Une installation conforme le jour de sa réception peut devenir insuffisante si elle n’est pas surveillée. L’APSAD R5 structure la maintenance autour de contrôles périodiques, de maintenances programmées et de corrections lorsque des anomalies sont détectées.

Surveillance et périodicités à organiser

Le suivi doit intégrer la vérification périodique, la maintenance annuelle des matériels constitutifs de l’installation, ainsi que des opérations quinquennales et décennales. Ces échéances permettent de contrôler l’état des composants, la disponibilité hydraulique, le fonctionnement des appareils et, lorsque nécessaire, l’état de corrosion interne du réseau.

Moment de suivi Objectif principal Document attendu
Surveillance courante Repérer les dégradations visibles, accès obstrués, fuites ou anomalies Registre de contrôle et de maintenance
Vérification périodique Confirmer le fonctionnement et la conformité d’exploitation Compte-rendu de vérification périodique
Maintenance annuelle Maintenir les matériels opérationnels Rapport ou fiche d’intervention
Maintenance quinquennale et décennale Contrôler plus en profondeur les composants et le réseau Rapport détaillé avec actions correctives

Interruption, maintenance corrective et information de l’assureur

Lorsqu’une partie de l’installation est indisponible, l’exploitant doit mesurer l’impact sur la sécurité du site. Une interruption partielle ou totale de fonctionnement ne doit pas rester informelle : elle doit être enregistrée, compensée si nécessaire et suivie jusqu’au retour à l’état nominal.

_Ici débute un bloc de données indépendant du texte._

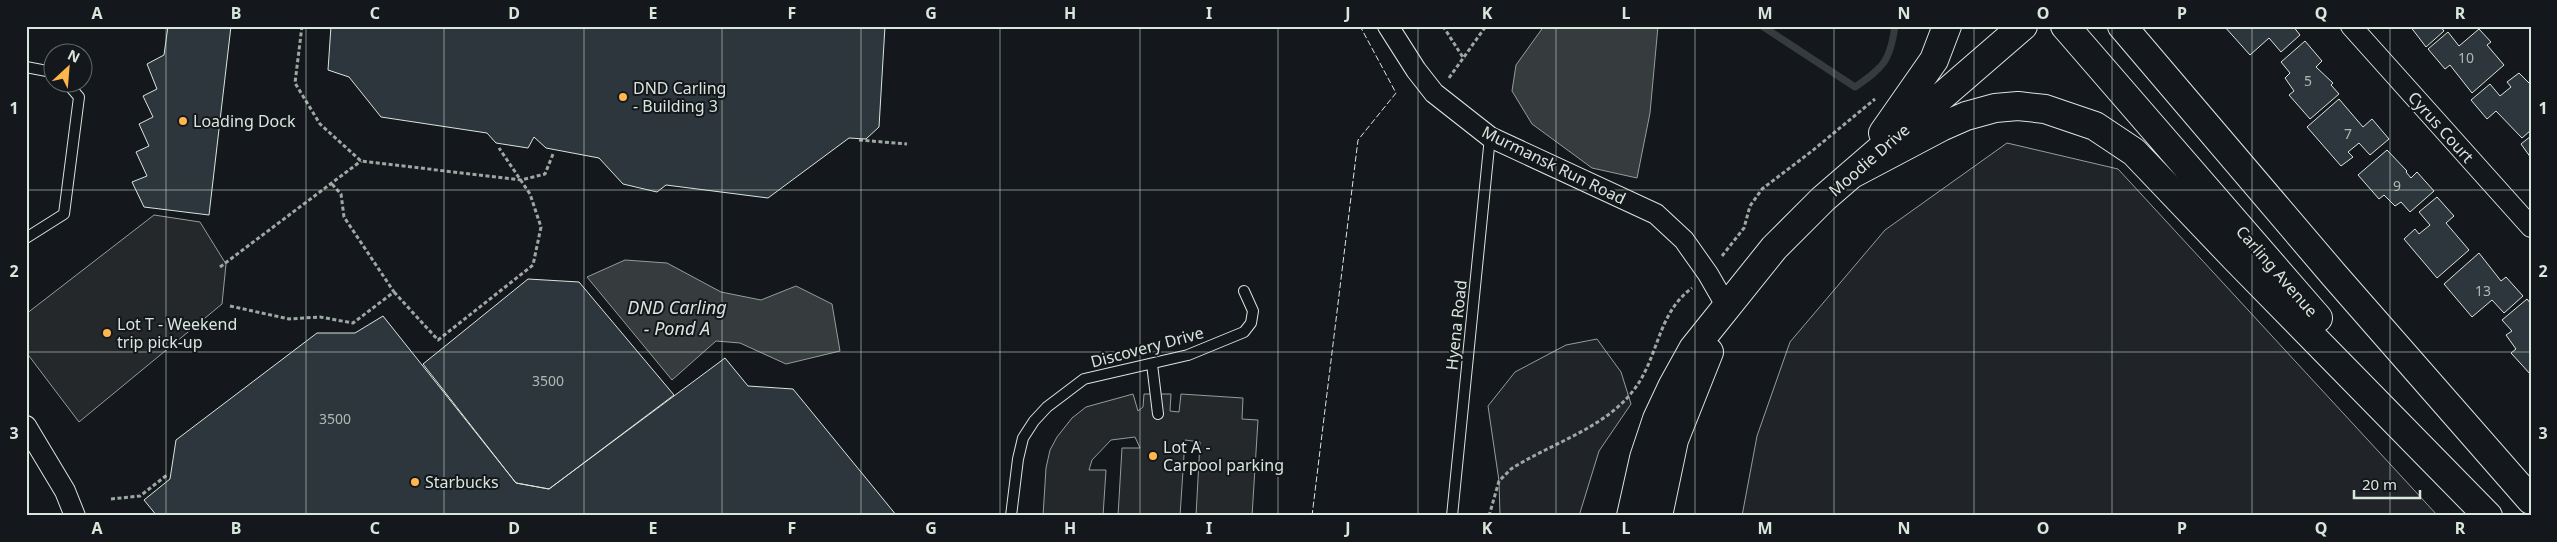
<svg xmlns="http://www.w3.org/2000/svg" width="2557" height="542" font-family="'Noto Sans',sans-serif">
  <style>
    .green { fill: #202428; stroke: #939e99 }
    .parking { fill: #24282b; stroke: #939e99 }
    .water { fill: #363b3e; stroke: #939e99 }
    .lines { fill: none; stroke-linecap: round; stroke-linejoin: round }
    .stream { stroke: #363b3e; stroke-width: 7 }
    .building { fill: #2c363c; stroke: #d8e6dc }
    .service-casing { stroke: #d8e6dc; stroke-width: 12 }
    .minor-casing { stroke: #d8e6dc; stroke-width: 22 }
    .secondary-casing { stroke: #d8e6dc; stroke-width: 30 }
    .path { stroke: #9da8a2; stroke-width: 3; stroke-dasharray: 4 2.5; stroke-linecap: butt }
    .service { stroke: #14181c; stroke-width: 10 }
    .minor { stroke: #14181c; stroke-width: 20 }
    .secondary { stroke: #14181c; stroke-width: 28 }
    .fence { stroke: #d8e6dc; stroke-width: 1; stroke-dasharray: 6 2.5; stroke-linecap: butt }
    .grid { fill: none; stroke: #d8e6dc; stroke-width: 1; stroke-opacity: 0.55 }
    .poi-dot { fill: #ffb74d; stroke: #14181c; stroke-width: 2 }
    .labels { text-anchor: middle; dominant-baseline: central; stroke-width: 4; stroke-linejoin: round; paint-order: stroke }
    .number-label { font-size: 14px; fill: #adbab4 }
    .poi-label { font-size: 16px; fill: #d8e6dc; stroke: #14181c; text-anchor: start }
    .street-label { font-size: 16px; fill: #d8e6dc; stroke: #14181c }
    .water-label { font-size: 18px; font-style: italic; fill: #d8e6dc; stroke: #14181c }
    .neatline { fill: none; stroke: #d8e6dc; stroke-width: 2 }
    .grid-label { font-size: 16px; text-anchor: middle; font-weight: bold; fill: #d8e6dc }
  </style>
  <rect width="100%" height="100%" fill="#14181c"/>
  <path class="green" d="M 2007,143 L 2118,169 L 2438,516 L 1742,516 L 1757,436 L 1790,342 L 1885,230 Z
    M 1597,339 L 1621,372 L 1631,404 L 1599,451 L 1579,516 L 1500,516 L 1499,481 L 1488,406 L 1515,372 L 1566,345 Z"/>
  <path class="parking" d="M 154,215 L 200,222 L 226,264 L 222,304 L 79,422 L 26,352 L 26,314 Z
    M 1133,394 L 1138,411 L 1143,407 L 1144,394 L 1171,394 L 1170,411 L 1179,412 L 1181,394 L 1243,398 L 1242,419 L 1258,420 L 1252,516 L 1196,516 L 1200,442 L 1185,440 L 1180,516 L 1118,516 L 1122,448 L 1140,448 L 1135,437 L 1111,440 L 1092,460 L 1089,470 L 1106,470 L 1103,516 L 1043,516 L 1046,468 L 1050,450 L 1057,437 L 1072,418 L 1086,407 Z"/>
  <path class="water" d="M 1544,26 L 1658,26 L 1650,113 L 1637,178 L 1592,168 L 1532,124 L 1512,91 L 1516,65 Z
    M 625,260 L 667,263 L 721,292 L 761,300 L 796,286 L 832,304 L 840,351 L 786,364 L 740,343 L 716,341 L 672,380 L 587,277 Z"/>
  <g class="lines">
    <path class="stream" d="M 1762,26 L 1855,87 C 1884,67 1890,61 1895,26"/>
  </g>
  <path class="building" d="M 168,26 L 231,26 L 209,215 L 144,207 L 132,182 L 147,176 L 136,152 L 149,146 L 139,124 L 153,117 L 143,96 L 157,89 L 147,64 L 164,55 Z
    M 331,26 L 885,26 L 879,127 L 866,139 L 849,138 L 768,198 L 666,185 L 657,192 L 623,184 L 599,158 L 546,148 L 534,137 L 528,148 L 496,143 L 487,133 L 381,117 L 349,77 L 328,70 Z
    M 2224,26 L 2293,26 L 2300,35 L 2281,52 L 2269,38 L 2250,55 Z
    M 2410,26 L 2440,26 L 2444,31 L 2426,47 Z
    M 2479,29 L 2491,42 L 2487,45 L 2504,65 L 2472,93 L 2450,65 L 2445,69 L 2428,49 L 2448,32 L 2459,46 Z
    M 2305,41 L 2322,61 L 2316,67 L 2333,83 L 2331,85 L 2339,94 L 2310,119 L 2289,95 L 2294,91 L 2285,78 L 2290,73 L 2281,62 Z
    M 2519,73 L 2531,85 L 2531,130 L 2522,138 L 2496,111 L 2487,119 L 2471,100 L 2490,84 L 2500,96 L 2511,87 L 2507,82 Z
    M 2339,99 L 2363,127 L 2372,119 L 2389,139 L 2370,155 L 2359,143 L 2348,152 L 2353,157 L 2341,166 L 2307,127 Z
    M 2531,136 L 2531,158 L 2521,144 Z
    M 2387,150 L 2407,171 L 2406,172 L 2411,178 L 2417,172 L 2434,191 L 2410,212 L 2401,202 L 2395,206 L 2384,195 L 2379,199 L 2358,175 Z
    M 2437,197 L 2454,216 L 2446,223 L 2469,250 L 2437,278 L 2404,239 L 2415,229 L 2419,234 L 2430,225 L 2419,212 Z
    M 2479,253 L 2501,281 L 2506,277 L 2523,296 L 2504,313 L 2492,300 L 2472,317 L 2444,284 Z
    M 528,279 L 579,282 L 674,395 L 549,489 L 516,483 L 423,364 Z
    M 2527,299 L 2531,304 L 2531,375 L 2511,353 L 2516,349 L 2506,335 L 2512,331 L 2502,320 Z
    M 383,316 L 516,483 L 549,489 L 725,358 L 748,386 L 793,389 L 897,516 L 157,516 L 144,500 L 170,479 L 176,440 L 317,333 L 355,333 Z"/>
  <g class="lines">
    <defs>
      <path id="service" d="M 26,67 L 52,72
        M 26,238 L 64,214 L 79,97 L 66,82
        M 1152,364 L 1158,414
        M 1011,516 L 1018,459 L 1023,438 L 1034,421 L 1047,407 L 1084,379 L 1188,355 L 1244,332 L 1251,323 L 1253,311 L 1244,291
        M 1452,516 L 1490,137"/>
      <path id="minor" d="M 1388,26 L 1416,70 L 1434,93 L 1490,137 L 1656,214 L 1684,240 L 1708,274 L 1727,307
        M 2351,26 L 2531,227
        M 26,426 L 65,491 L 75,516"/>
      <path id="secondary" d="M 2065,26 L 2318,318
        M 2122,26 L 2334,275 L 2531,500
        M 1883,133 L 1934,60 L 1947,26
        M 1852,174 L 1941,127 L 1966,116 L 1995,108 L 2018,106 L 2045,109 L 2095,126 L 2134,152 L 2235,258 L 2488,516
        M 1631,516 L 1644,458 L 1657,419 L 1673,385 L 1693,349 L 1774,248 L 1823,199 L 2023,26
        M 1658,516 L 1674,440 L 1709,352"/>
    </defs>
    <use href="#service" class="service-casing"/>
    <use href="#minor" class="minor-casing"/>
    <use href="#secondary" class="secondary-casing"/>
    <path class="path" d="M 302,26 L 295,83 L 320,124 L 361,161 L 521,180 L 545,174 L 553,154
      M 1443,26 L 1464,59
      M 1449,78 L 1486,26
      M 859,140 L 907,144
      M 1722,256 L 1744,228 L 1750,206 L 1762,189 L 1812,151 L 1875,99
      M 220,267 L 361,161
      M 394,292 L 438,340 L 533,265 L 541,227 L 530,194 L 499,148
      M 230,306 L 289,319 L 320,317 L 353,323 L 394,292 L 344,217 L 341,194 L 331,183
      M 111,499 L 140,496 L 167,475
      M 1489,516 L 1499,481 L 1511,469 C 1553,442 1610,427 1638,384 C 1659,352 1659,312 1692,288"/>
    <use href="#service" class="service"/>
    <use href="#minor" class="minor"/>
    <use href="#secondary" class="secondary"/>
    <path class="fence" d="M 1312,516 L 1358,140 L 1396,93 L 1360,26"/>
  </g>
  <path class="grid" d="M 166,26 L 166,516M 306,26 L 306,516M 444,26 L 444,516M 584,26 L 584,516M 722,26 L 722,516M 861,26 L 861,516M 1000,26 L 1000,516M 1140,26 L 1140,516M 1278,26 L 1278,516M 1418,26 L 1418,516M 1556,26 L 1556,516M 1695,26 L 1695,516M 1834,26 L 1834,516M 1974,26 L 1974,516M 2112,26 L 2112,516M 2252,26 L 2252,516M 2390,26 L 2390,516M 26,190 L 2531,190M 26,352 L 2531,352"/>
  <g class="poi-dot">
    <circle cx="623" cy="97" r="5"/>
    <circle cx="183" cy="121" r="5"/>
    <circle cx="107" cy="333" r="5"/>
    <circle cx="1153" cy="456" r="5"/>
    <circle cx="415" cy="482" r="5"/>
  </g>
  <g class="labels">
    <g class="number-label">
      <text x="2466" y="57">10</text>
      <text x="2308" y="80">5</text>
      <text x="2348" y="133">7</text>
      <text x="2397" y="185">9</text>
      <text x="2483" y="290">13</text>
      <text x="548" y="380">3500</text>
      <text x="335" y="418">3500</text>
    </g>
    <g class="poi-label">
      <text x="633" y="88">DND Carling<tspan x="633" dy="18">- Building 3</tspan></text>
      <text x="193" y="121">Loading Dock</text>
      <text x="117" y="324">Lot T - Weekend<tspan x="117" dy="18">trip pick-up</tspan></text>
      <text x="1163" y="447">Lot A -<tspan x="1163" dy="18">Carpool parking</tspan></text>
      <text x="425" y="482">Starbucks</text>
    </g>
    <g class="street-label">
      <text transform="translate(2441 127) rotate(48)">Cyrus Court</text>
      <text transform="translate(1869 160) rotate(-41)">Moodie Drive</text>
      <text transform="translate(1554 165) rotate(26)">Murmansk Run Road</text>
      <text transform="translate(2277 271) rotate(49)">Carling Avenue</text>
      <text transform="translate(1456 325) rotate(-84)">Hyena Road</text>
      <text transform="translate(1147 347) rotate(-15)">Discovery Drive</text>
    </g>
    <g class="water-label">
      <text x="677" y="307">DND Carling<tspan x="677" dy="21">- Pond A</tspan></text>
    </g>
  </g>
  <rect width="2557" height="542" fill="none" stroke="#14181c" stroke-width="55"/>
  <g transform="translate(68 68) rotate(26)"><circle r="24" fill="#14181c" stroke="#626a69"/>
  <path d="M0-4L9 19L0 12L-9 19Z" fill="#ffb74d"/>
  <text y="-8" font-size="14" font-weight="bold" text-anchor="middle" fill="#d8e6dc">N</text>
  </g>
  <path d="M2354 490v8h66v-8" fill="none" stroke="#d8e6dc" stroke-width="2.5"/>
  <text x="2362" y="490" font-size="15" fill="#d8e6dc" stroke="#14181c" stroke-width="4" paint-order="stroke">20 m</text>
  <rect x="28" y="28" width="2502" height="486" class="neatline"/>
  <g class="grid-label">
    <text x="97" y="19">A</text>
    <text x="236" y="19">B</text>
    <text x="375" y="19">C</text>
    <text x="514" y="19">D</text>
    <text x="653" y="19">E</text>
    <text x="792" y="19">F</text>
    <text x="931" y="19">G</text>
    <text x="1070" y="19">H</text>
    <text x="1209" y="19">I</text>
    <text x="1348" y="19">J</text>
    <text x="1487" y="19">K</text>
    <text x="1626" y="19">L</text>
    <text x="1765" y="19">M</text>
    <text x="1904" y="19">N</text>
    <text x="2043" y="19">O</text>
    <text x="2182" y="19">P</text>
    <text x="2321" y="19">Q</text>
    <text x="2460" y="19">R</text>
    <text x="14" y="114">1</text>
    <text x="2543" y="114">1</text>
    <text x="14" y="277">2</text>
    <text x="2543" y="277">2</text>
    <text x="14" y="439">3</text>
    <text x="2543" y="439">3</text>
    <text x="97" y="534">A</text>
    <text x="236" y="534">B</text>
    <text x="375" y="534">C</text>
    <text x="514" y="534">D</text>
    <text x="653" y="534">E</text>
    <text x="792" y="534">F</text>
    <text x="931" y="534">G</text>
    <text x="1070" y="534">H</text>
    <text x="1209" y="534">I</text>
    <text x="1348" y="534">J</text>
    <text x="1487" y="534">K</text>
    <text x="1626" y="534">L</text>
    <text x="1765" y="534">M</text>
    <text x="1904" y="534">N</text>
    <text x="2043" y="534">O</text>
    <text x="2182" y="534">P</text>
    <text x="2321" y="534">Q</text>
    <text x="2460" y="534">R</text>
  </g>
</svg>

Un point mérite une attention particulière : une interruption supérieure à 8 jours peut nécessiter une déclaration à l’assurance. Cette exigence illustre bien la logique du référentiel : la conformité ne se limite pas à l’installation initiale, elle repose sur la maîtrise continue de la fonction de sécurité.

Au final, appliquer l’APSAD R5 revient à piloter un cycle complet : analyser le risque, concevoir un réseau fiable, réceptionner avec méthode, former les utilisateurs, maintenir les performances et conserver les preuves. C’est cette continuité qui rend les RIA et PIA utiles, techniquement défendables et acceptables pour les assureurs.